Stored entries
[start]

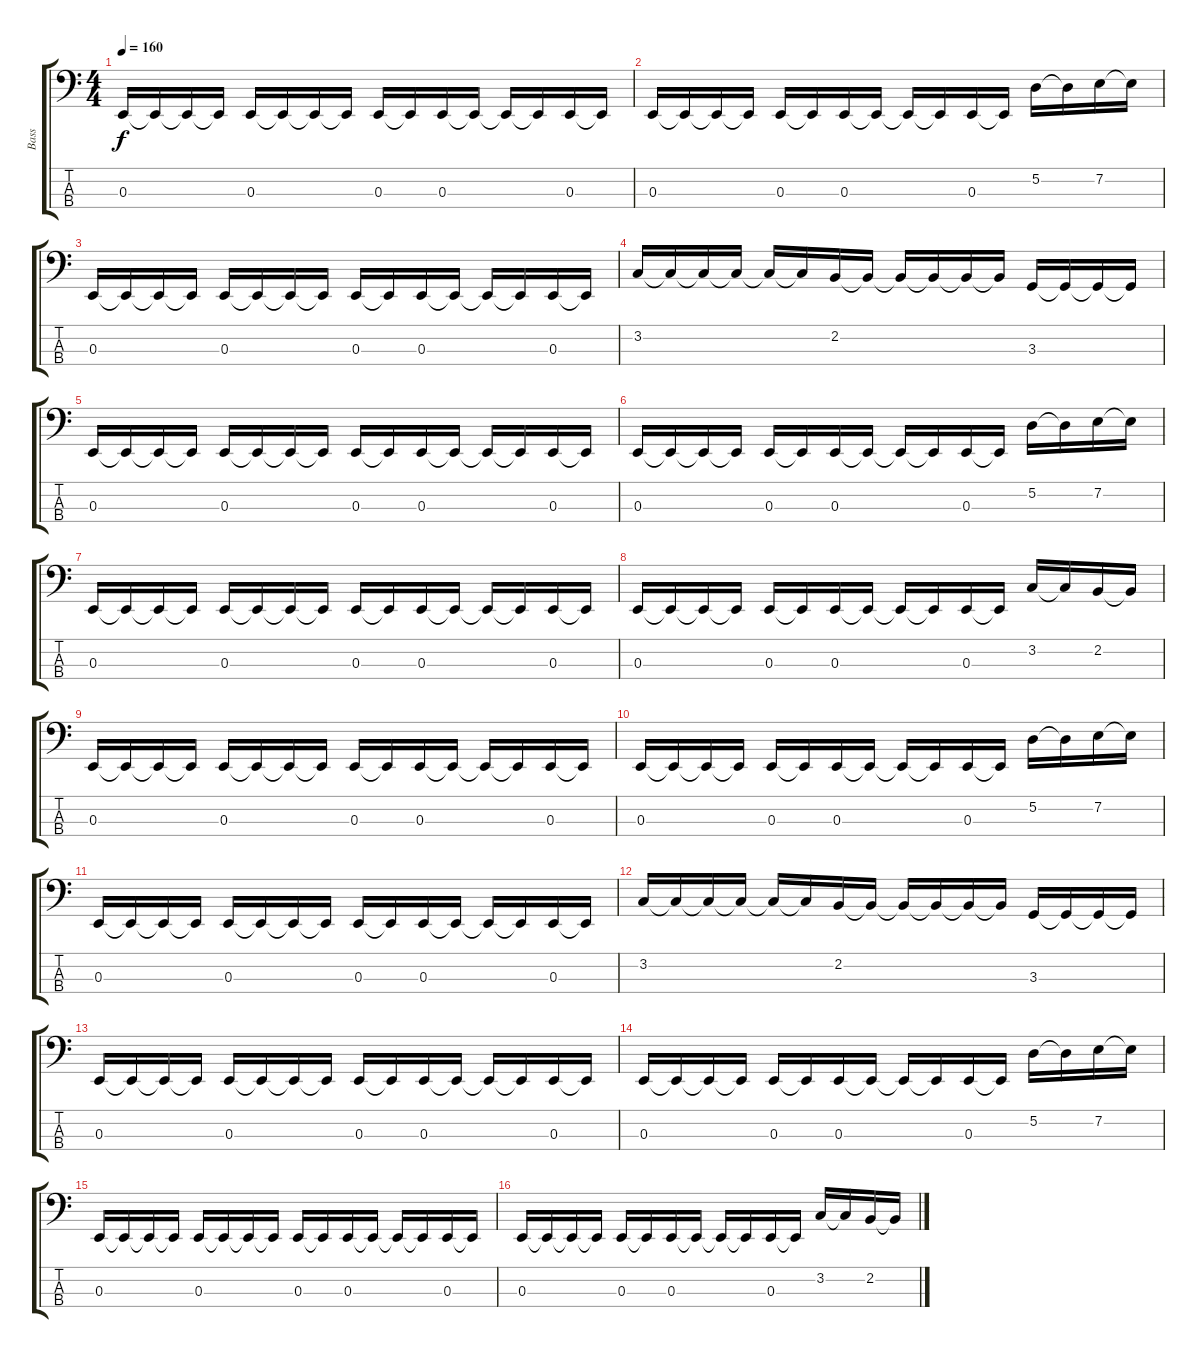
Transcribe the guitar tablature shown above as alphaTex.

\track ("Bass" "Bass") {instrument electricbasspick}
\staff {score tabs}
\tuning (D2 A1 E1 B0) {hide}
\ts (4 4)
\tempo 160
\clef f4
\ks c
0.3.16{dy f} 0.3{t}.16 0.3{t}.16 0.3{t}.16 0.3.16 0.3{t}.16 0.3{t}.16 0.3{t}.16 0.3.16 0.3{t}.16 0.3.16 0.3{t}.16 0.3{t}.16 0.3{t}.16 0.3.16 0.3{t}.16 |
0.3.16 0.3{t}.16 0.3{t}.16 0.3{t}.16 0.3.16 0.3{t}.16 0.3.16 0.3{t}.16 0.3{t}.16 0.3{t}.16 0.3.16 0.3{t}.16 5.2.16 5.2{t}.16 7.2.16 7.2{t}.16 |
0.3.16 0.3{t}.16 0.3{t}.16 0.3{t}.16 0.3.16 0.3{t}.16 0.3{t}.16 0.3{t}.16 0.3.16 0.3{t}.16 0.3.16 0.3{t}.16 0.3{t}.16 0.3{t}.16 0.3.16 0.3{t}.16 |
3.2.16 3.2{t}.16 3.2{t}.16 3.2{t}.16 3.2{t}.16 3.2{t}.16 2.2.16 2.2{t}.16 2.2{t}.16 2.2{t}.16 2.2{t}.16 2.2{t}.16 3.3.16 3.3{t}.16 3.3{t}.16 3.3{t}.16 |
0.3.16 0.3{t}.16 0.3{t}.16 0.3{t}.16 0.3.16 0.3{t}.16 0.3{t}.16 0.3{t}.16 0.3.16 0.3{t}.16 0.3.16 0.3{t}.16 0.3{t}.16 0.3{t}.16 0.3.16 0.3{t}.16 |
0.3.16 0.3{t}.16 0.3{t}.16 0.3{t}.16 0.3.16 0.3{t}.16 0.3.16 0.3{t}.16 0.3{t}.16 0.3{t}.16 0.3.16 0.3{t}.16 5.2.16 5.2{t}.16 7.2.16 7.2{t}.16 |
0.3.16 0.3{t}.16 0.3{t}.16 0.3{t}.16 0.3.16 0.3{t}.16 0.3{t}.16 0.3{t}.16 0.3.16 0.3{t}.16 0.3.16 0.3{t}.16 0.3{t}.16 0.3{t}.16 0.3.16 0.3{t}.16 |
0.3.16 0.3{t}.16 0.3{t}.16 0.3{t}.16 0.3.16 0.3{t}.16 0.3.16 0.3{t}.16 0.3{t}.16 0.3{t}.16 0.3.16 0.3{t}.16 3.2.16 3.2{t}.16 2.2.16 2.2{t}.16 |
0.3.16 0.3{t}.16 0.3{t}.16 0.3{t}.16 0.3.16 0.3{t}.16 0.3{t}.16 0.3{t}.16 0.3.16 0.3{t}.16 0.3.16 0.3{t}.16 0.3{t}.16 0.3{t}.16 0.3.16 0.3{t}.16 |
0.3.16 0.3{t}.16 0.3{t}.16 0.3{t}.16 0.3.16 0.3{t}.16 0.3.16 0.3{t}.16 0.3{t}.16 0.3{t}.16 0.3.16 0.3{t}.16 5.2.16 5.2{t}.16 7.2.16 7.2{t}.16 |
0.3.16 0.3{t}.16 0.3{t}.16 0.3{t}.16 0.3.16 0.3{t}.16 0.3{t}.16 0.3{t}.16 0.3.16 0.3{t}.16 0.3.16 0.3{t}.16 0.3{t}.16 0.3{t}.16 0.3.16 0.3{t}.16 |
3.2.16 3.2{t}.16 3.2{t}.16 3.2{t}.16 3.2{t}.16 3.2{t}.16 2.2.16 2.2{t}.16 2.2{t}.16 2.2{t}.16 2.2{t}.16 2.2{t}.16 3.3.16 3.3{t}.16 3.3{t}.16 3.3{t}.16 |
0.3.16 0.3{t}.16 0.3{t}.16 0.3{t}.16 0.3.16 0.3{t}.16 0.3{t}.16 0.3{t}.16 0.3.16 0.3{t}.16 0.3.16 0.3{t}.16 0.3{t}.16 0.3{t}.16 0.3.16 0.3{t}.16 |
0.3.16 0.3{t}.16 0.3{t}.16 0.3{t}.16 0.3.16 0.3{t}.16 0.3.16 0.3{t}.16 0.3{t}.16 0.3{t}.16 0.3.16 0.3{t}.16 5.2.16 5.2{t}.16 7.2.16 7.2{t}.16 |
0.3.16 0.3{t}.16 0.3{t}.16 0.3{t}.16 0.3.16 0.3{t}.16 0.3{t}.16 0.3{t}.16 0.3.16 0.3{t}.16 0.3.16 0.3{t}.16 0.3{t}.16 0.3{t}.16 0.3.16 0.3{t}.16 |
0.3.16 0.3{t}.16 0.3{t}.16 0.3{t}.16 0.3.16 0.3{t}.16 0.3.16 0.3{t}.16 0.3{t}.16 0.3{t}.16 0.3.16 0.3{t}.16 3.2.16 3.2{t}.16 2.2.16 2.2{t}.16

[end]

_WHAT IS NEEDED_
Filter the preceding lines, keeping each line that contains the string "above". Matching is case-sensitive.

_CORRECT RESULT_
Transcribe the guitar tablature shown above as alphaTex.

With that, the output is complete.